*** Recorded information Section Begins ***

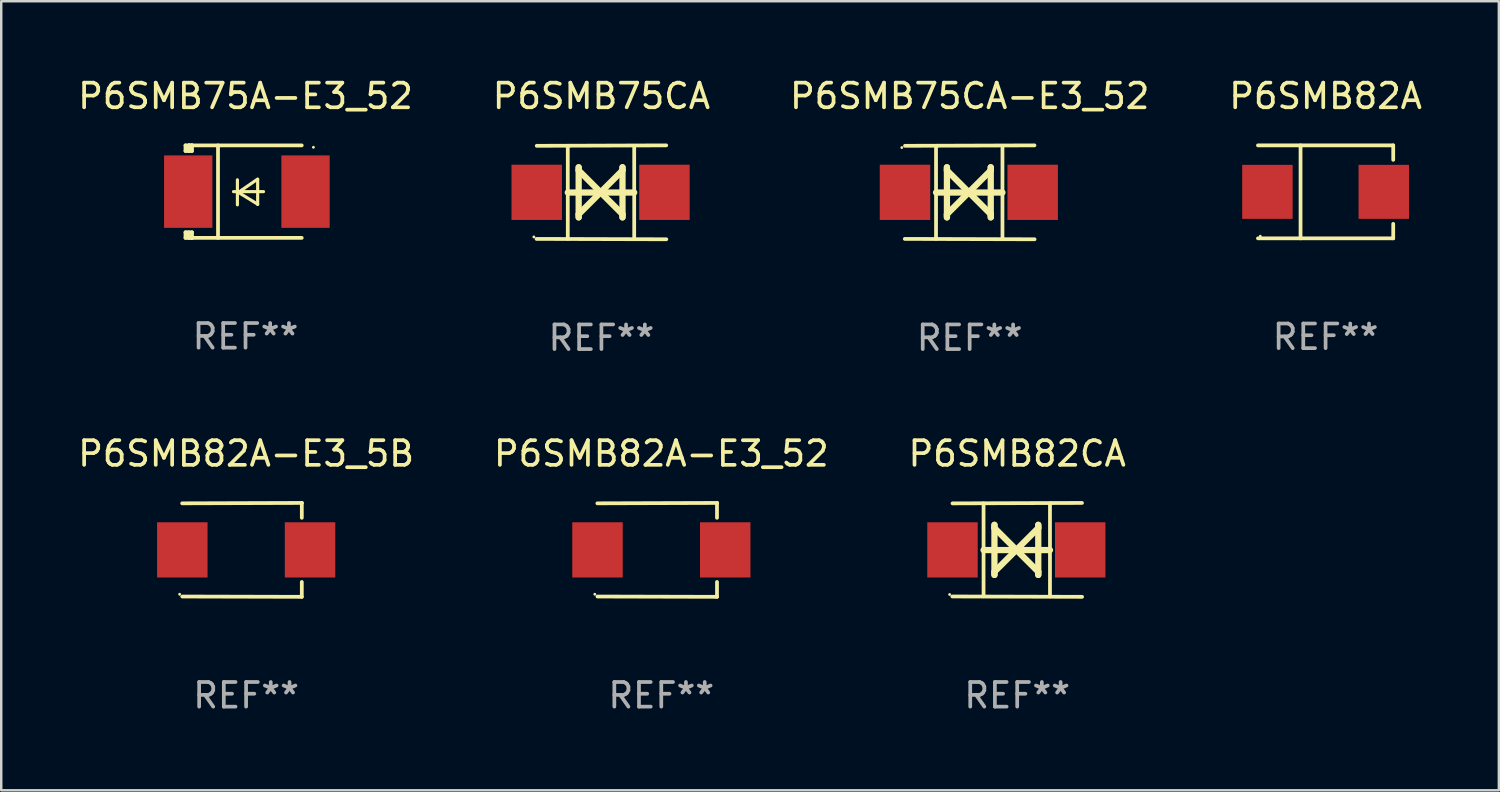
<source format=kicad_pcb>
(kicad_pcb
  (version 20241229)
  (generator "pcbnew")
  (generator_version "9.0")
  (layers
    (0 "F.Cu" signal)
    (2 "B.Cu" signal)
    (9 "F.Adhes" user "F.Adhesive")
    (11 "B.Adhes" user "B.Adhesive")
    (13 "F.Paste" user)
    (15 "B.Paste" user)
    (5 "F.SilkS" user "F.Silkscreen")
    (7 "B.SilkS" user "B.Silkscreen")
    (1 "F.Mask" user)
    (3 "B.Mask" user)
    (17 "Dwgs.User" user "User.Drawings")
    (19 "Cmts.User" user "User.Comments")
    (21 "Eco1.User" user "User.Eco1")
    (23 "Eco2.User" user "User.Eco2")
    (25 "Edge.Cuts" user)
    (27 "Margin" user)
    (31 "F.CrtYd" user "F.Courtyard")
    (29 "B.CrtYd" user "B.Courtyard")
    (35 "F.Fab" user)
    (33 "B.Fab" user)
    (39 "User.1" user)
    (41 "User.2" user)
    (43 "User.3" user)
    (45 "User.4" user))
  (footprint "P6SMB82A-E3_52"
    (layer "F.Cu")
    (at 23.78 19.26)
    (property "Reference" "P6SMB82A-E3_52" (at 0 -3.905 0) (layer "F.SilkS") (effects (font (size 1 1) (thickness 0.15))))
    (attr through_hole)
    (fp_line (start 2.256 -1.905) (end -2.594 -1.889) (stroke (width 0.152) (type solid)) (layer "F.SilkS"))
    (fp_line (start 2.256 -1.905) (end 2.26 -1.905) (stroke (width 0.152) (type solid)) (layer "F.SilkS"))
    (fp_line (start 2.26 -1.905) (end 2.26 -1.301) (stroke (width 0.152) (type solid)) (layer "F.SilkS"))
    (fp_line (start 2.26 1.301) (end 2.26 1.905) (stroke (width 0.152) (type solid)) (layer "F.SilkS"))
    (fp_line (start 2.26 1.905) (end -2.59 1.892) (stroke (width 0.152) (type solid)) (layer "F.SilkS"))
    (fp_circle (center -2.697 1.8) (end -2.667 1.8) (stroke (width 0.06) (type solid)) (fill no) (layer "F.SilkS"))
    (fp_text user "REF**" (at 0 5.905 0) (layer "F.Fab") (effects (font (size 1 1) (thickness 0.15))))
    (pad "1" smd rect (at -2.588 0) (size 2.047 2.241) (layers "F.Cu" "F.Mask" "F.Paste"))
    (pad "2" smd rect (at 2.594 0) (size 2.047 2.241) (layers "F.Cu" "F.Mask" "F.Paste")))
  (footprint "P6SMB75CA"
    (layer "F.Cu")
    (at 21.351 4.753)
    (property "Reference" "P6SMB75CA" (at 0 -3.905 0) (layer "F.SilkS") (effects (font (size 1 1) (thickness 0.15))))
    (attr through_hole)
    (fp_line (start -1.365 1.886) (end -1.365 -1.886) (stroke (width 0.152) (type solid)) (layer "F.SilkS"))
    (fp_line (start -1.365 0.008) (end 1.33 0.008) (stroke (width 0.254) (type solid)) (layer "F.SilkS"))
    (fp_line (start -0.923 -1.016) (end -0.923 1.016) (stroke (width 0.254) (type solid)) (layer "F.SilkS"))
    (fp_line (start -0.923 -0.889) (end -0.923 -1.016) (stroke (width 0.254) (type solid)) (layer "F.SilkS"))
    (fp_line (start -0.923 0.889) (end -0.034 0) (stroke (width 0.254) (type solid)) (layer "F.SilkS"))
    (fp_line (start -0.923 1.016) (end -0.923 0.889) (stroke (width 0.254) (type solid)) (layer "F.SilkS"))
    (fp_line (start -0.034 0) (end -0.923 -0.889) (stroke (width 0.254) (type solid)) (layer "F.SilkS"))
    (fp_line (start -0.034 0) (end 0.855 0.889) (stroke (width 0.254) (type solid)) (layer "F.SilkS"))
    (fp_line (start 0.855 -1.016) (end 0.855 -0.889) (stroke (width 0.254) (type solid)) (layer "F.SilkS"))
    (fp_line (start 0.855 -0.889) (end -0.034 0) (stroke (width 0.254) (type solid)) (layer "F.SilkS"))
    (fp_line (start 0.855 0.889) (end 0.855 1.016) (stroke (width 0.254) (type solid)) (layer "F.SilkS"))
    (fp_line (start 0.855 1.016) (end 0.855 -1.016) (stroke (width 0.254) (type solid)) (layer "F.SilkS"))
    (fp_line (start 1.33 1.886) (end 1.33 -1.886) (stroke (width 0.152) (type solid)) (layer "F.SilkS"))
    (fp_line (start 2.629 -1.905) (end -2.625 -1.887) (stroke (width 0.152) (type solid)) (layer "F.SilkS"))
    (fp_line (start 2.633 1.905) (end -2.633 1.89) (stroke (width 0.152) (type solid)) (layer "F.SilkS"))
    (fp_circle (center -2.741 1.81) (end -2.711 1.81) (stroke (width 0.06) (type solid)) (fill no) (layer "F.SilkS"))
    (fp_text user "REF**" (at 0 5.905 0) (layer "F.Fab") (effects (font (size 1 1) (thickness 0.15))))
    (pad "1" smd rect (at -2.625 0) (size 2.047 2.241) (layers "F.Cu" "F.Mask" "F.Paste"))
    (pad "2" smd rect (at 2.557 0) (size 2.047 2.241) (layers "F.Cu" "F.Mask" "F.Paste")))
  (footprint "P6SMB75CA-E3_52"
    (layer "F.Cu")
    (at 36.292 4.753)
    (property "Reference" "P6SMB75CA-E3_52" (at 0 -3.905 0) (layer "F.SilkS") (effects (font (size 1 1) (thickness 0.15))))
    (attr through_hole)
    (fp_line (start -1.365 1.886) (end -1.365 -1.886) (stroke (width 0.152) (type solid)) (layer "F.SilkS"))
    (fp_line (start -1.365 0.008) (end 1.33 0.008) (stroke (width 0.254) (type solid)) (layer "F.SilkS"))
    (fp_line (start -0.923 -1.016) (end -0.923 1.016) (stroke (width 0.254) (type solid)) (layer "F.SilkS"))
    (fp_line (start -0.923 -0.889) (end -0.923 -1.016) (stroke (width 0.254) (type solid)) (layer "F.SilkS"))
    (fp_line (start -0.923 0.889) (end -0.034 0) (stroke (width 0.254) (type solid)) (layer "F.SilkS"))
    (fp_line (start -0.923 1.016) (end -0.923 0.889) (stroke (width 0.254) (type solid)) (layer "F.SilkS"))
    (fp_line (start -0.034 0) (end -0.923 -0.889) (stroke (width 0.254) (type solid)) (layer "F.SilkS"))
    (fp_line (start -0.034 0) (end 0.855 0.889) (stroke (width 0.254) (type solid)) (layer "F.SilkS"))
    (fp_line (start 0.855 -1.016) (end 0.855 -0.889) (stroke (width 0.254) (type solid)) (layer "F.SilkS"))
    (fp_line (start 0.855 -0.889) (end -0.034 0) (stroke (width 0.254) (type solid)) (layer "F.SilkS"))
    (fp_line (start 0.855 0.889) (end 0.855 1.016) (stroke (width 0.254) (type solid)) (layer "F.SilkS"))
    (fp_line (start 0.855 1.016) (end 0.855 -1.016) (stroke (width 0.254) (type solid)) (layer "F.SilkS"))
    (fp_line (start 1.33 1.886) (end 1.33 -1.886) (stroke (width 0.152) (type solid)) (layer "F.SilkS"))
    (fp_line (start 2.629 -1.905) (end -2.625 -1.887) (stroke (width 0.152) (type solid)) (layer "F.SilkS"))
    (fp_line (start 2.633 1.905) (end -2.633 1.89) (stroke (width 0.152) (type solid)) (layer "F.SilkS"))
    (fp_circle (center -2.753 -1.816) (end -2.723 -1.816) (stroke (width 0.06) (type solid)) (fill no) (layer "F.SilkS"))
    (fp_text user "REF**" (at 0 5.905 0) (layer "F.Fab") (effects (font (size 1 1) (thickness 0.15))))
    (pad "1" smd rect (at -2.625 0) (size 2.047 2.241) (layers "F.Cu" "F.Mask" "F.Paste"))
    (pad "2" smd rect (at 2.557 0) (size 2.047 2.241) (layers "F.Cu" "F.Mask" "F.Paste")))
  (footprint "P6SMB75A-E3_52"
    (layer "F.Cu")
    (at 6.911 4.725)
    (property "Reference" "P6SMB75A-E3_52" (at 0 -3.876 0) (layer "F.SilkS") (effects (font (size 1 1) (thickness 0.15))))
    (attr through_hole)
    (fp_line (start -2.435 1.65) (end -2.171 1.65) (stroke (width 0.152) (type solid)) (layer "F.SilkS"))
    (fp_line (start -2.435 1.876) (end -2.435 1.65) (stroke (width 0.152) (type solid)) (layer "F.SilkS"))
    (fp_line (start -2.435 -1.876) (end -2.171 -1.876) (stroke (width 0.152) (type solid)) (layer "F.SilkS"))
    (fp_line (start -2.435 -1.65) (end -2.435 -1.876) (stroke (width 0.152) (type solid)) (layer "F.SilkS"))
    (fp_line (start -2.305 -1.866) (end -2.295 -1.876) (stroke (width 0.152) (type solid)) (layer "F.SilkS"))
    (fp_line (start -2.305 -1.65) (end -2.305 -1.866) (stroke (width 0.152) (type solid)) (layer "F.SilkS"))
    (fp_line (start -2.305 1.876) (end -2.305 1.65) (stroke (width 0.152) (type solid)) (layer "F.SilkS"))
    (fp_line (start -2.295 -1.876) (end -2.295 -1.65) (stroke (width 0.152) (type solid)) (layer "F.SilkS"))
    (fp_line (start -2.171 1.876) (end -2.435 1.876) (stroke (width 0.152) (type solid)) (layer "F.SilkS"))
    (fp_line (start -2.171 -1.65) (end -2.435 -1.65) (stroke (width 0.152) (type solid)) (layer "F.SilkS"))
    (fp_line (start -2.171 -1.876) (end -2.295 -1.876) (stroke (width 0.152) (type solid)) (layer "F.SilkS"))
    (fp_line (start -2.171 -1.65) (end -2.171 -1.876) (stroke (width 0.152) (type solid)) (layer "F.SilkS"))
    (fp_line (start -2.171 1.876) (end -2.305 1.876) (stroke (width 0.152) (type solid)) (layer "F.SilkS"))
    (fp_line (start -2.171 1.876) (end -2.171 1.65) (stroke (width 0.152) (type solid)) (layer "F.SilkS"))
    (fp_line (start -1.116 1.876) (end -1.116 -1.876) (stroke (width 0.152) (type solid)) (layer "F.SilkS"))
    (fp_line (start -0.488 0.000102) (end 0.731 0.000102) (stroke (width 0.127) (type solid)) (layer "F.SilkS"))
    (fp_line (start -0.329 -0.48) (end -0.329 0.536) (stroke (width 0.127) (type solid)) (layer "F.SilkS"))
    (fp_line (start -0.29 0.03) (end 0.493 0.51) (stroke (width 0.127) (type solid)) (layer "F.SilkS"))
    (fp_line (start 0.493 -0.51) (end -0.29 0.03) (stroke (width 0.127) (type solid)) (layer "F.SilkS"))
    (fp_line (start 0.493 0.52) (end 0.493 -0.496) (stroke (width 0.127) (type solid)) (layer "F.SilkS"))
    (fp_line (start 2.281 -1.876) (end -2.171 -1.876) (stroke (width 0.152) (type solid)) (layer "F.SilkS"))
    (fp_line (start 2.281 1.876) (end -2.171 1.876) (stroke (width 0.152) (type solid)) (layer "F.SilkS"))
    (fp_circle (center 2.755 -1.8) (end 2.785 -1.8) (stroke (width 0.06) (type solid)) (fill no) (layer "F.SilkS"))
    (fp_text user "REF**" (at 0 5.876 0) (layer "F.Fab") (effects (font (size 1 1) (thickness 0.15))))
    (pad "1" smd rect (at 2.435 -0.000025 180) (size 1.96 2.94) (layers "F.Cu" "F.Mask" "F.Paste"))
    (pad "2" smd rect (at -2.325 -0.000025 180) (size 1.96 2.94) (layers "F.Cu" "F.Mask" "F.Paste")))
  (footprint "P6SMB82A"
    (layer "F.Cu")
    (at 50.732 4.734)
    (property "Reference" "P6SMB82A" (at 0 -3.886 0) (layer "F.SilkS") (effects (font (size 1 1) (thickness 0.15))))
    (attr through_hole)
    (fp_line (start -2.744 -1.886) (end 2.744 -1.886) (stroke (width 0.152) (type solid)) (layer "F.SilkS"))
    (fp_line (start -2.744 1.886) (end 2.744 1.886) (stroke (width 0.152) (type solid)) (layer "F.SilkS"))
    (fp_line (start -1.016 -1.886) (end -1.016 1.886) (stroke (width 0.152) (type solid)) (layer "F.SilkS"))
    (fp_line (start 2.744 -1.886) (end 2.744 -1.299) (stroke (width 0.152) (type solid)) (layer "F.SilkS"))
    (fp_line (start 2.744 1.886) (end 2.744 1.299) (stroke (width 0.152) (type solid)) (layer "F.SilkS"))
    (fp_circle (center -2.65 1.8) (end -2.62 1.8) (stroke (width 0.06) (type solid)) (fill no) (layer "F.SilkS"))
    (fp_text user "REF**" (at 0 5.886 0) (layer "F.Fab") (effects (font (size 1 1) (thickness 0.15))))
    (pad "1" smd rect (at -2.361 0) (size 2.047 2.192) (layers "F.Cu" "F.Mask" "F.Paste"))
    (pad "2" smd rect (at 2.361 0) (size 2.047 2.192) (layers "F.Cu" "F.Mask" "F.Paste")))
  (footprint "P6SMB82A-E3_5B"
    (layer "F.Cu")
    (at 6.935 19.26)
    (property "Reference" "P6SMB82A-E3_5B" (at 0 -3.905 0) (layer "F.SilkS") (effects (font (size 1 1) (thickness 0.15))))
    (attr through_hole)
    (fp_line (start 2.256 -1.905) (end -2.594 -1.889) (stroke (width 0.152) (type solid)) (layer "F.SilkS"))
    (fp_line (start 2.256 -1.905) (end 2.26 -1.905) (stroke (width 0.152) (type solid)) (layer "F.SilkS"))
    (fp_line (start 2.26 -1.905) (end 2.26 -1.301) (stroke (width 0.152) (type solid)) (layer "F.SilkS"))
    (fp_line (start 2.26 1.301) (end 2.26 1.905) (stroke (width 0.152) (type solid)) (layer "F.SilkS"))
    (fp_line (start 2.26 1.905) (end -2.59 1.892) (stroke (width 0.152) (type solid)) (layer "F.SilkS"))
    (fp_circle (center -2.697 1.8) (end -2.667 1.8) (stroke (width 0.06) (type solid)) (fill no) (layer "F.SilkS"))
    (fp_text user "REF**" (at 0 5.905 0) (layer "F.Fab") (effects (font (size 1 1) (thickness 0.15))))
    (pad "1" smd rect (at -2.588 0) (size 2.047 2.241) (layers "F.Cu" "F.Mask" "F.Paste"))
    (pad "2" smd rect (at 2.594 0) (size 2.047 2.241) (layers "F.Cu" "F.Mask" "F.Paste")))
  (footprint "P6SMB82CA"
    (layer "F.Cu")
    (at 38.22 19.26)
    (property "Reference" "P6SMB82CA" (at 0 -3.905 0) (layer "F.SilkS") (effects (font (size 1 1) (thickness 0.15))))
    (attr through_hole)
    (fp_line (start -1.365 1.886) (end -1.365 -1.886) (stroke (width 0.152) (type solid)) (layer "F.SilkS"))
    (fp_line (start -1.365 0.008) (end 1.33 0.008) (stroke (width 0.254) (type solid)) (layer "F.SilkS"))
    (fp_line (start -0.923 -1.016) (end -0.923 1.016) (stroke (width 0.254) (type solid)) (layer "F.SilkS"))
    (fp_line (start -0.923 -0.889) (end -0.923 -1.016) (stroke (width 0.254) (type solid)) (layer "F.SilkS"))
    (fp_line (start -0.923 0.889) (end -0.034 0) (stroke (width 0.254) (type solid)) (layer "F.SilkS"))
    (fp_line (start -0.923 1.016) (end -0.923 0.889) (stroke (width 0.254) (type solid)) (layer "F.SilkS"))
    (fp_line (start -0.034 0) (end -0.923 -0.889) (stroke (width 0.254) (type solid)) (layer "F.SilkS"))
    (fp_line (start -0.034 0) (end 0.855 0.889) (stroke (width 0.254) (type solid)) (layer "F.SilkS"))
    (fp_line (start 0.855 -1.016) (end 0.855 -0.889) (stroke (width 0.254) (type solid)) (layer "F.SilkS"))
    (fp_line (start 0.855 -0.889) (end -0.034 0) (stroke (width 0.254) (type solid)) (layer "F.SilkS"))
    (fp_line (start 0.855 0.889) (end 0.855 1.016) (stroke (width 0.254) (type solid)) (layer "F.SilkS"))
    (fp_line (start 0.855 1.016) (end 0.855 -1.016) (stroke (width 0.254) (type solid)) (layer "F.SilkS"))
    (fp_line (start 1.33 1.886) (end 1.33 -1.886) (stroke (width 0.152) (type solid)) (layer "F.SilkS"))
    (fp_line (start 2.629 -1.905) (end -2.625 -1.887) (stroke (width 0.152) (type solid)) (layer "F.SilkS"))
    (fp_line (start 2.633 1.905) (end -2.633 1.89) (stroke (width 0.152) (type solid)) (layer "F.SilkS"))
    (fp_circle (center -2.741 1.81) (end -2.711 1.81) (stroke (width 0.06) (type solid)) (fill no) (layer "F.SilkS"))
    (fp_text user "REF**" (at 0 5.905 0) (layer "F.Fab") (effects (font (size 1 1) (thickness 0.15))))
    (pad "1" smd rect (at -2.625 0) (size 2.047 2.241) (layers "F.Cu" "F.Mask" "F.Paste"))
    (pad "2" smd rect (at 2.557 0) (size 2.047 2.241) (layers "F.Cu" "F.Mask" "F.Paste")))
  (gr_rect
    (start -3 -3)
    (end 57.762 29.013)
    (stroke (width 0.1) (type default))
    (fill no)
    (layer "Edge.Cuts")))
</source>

*** Recorded information Section Ends ***
*** Recorded information Section Begins ***

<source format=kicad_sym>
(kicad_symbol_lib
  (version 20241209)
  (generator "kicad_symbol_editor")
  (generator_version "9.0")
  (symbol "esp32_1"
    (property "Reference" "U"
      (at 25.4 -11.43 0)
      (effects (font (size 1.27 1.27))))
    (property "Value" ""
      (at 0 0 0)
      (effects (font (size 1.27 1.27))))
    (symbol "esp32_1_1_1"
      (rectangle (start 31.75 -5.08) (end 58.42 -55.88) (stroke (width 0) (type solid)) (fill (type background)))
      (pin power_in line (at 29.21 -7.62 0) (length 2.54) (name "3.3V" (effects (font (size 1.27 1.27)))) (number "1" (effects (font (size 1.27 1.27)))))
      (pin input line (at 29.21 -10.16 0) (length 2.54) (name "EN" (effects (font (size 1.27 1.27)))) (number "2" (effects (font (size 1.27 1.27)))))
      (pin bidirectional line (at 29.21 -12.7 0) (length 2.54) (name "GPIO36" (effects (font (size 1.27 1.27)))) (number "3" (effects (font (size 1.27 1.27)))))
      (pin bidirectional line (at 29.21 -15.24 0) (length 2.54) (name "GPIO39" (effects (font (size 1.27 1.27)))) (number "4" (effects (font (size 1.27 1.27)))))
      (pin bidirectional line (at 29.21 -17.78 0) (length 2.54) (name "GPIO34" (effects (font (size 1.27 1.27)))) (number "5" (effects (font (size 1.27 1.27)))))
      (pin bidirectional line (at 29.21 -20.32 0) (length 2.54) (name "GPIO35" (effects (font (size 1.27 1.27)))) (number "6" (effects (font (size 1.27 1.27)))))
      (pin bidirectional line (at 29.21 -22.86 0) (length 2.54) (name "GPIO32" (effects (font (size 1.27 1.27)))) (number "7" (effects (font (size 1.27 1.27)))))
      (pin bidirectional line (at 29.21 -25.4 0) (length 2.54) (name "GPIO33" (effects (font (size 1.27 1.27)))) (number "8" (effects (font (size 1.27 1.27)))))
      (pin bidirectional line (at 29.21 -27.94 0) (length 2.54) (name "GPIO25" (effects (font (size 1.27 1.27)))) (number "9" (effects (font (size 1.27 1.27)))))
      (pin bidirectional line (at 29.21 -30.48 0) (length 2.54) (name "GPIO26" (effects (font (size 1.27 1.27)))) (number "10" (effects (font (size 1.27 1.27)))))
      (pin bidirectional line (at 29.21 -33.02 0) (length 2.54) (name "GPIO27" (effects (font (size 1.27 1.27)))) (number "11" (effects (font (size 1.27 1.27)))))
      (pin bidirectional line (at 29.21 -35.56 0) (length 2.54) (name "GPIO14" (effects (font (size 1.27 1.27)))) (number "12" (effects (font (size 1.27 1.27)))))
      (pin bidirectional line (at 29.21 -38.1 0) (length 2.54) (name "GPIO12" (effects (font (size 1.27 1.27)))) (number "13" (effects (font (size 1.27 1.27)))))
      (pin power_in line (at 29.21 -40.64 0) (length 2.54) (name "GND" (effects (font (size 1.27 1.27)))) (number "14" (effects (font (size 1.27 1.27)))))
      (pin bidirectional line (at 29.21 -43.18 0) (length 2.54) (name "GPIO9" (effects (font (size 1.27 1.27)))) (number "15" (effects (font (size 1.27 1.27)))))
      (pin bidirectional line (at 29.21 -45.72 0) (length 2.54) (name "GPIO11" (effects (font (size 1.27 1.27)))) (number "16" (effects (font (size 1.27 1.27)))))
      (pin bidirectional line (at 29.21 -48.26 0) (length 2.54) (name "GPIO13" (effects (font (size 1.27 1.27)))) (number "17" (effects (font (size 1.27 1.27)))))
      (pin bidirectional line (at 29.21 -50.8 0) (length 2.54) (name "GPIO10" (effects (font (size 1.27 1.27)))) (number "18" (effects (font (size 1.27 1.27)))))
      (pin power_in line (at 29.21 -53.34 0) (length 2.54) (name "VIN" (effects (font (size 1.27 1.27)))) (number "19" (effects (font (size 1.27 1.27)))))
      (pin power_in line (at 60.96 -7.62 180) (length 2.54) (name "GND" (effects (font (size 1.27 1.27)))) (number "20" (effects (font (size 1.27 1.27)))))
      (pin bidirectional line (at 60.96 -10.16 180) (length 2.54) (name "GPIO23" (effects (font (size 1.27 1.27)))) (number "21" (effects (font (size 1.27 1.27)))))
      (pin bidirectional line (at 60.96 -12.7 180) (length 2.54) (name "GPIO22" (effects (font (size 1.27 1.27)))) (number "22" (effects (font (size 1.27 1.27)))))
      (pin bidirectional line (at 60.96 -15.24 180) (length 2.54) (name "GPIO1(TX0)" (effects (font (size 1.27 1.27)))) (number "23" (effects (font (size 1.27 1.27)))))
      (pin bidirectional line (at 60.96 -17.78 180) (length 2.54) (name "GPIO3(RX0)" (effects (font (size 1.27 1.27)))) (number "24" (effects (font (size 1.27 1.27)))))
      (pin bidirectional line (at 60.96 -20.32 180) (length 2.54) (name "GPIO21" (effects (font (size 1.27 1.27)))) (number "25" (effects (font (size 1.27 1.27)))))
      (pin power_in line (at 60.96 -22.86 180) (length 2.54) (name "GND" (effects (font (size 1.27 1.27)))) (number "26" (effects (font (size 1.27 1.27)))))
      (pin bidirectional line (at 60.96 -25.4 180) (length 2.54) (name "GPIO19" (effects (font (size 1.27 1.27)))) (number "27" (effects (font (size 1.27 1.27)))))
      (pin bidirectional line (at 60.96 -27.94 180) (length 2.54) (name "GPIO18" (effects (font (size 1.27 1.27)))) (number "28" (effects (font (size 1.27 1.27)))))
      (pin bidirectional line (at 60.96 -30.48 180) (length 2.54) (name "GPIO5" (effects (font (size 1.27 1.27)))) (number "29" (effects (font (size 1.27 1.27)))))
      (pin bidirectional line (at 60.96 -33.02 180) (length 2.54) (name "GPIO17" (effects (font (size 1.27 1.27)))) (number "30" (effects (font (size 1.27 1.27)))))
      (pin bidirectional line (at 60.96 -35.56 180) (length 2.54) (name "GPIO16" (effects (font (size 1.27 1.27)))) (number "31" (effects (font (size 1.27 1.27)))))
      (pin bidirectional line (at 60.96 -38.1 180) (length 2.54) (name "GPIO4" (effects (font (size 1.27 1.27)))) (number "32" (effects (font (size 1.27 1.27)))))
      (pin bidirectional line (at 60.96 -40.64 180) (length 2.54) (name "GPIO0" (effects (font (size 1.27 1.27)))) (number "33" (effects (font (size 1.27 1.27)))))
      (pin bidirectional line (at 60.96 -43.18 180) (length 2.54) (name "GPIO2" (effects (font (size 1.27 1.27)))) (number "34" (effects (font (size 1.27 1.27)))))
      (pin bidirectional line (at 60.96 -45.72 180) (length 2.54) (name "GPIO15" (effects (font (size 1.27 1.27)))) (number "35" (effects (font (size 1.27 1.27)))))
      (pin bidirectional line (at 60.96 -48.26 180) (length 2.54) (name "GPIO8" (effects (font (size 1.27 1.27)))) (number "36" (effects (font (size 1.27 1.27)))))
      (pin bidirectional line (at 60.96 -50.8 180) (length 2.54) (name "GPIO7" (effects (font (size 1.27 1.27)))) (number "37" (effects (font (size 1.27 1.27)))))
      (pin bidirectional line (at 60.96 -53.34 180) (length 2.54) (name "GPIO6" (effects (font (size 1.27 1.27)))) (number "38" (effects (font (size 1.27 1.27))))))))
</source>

*** Recorded information Section Ends ***

Goal of the exercise> Set apart and copy each line of the records that holds the word "Adhesive".

Finished exercise>
    (9 "F.Adhes" user "F.Adhesive")
    (11 "B.Adhes" user "B.Adhesive")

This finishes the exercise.